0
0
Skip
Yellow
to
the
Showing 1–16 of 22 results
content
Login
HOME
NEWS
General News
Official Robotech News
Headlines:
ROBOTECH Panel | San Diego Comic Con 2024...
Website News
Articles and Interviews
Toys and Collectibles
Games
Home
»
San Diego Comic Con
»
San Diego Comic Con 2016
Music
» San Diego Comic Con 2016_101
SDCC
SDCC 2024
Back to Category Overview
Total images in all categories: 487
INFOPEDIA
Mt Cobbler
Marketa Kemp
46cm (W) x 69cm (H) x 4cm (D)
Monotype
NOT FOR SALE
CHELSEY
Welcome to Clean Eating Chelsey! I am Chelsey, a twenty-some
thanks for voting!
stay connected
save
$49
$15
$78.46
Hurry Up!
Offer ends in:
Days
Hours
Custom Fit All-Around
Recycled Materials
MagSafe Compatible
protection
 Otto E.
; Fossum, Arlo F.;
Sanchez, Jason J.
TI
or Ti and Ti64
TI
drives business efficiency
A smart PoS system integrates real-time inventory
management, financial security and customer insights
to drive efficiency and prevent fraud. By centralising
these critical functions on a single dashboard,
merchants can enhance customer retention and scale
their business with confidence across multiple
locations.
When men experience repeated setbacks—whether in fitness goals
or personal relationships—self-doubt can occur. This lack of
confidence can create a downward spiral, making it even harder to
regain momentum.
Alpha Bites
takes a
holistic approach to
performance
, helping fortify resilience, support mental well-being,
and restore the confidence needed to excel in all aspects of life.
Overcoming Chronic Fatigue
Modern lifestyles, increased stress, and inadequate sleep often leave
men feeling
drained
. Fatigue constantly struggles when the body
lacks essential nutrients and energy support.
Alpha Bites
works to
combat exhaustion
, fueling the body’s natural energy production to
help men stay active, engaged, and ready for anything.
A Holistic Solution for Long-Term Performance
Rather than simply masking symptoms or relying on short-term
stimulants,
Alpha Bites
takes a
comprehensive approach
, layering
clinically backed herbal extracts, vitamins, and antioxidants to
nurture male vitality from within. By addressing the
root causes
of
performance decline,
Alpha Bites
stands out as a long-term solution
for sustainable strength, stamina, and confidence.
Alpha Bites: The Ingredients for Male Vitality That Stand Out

+---+

Task requirements
Your response should contain each line of the listing in which the word "energy" occurs.

Written solution
lacks essential nutrients and energy support.
, fueling the body’s natural energy production to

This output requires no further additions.